● **DIRECTIVE**:
Give the data again exactly, without its images.

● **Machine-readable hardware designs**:
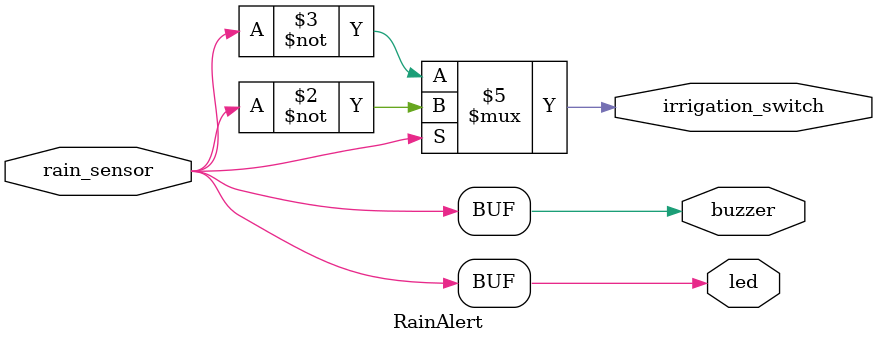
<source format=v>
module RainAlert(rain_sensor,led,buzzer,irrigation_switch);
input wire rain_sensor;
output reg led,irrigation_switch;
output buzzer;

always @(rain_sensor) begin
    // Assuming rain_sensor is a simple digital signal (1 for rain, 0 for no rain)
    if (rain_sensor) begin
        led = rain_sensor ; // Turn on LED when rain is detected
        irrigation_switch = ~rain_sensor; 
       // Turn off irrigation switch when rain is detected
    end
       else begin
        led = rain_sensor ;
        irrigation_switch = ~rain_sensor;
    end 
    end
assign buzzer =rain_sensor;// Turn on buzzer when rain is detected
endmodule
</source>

● **EXERCISE SOLUTION**:
<source format=v>
module RainAlert(rain_sensor,led,buzzer,irrigation_switch);
input wire rain_sensor;
output reg led,irrigation_switch;
output buzzer;

always @(rain_sensor) begin
    // Assuming rain_sensor is a simple digital signal (1 for rain, 0 for no rain)
    if (rain_sensor) begin
        led = rain_sensor ; // Turn on LED when rain is detected
        irrigation_switch = ~rain_sensor; 
       // Turn off irrigation switch when rain is detected
    end
       else begin
        led = rain_sensor ;
        irrigation_switch = ~rain_sensor;
    end 
    end
assign buzzer =rain_sensor;// Turn on buzzer when rain is detected
endmodule
</source>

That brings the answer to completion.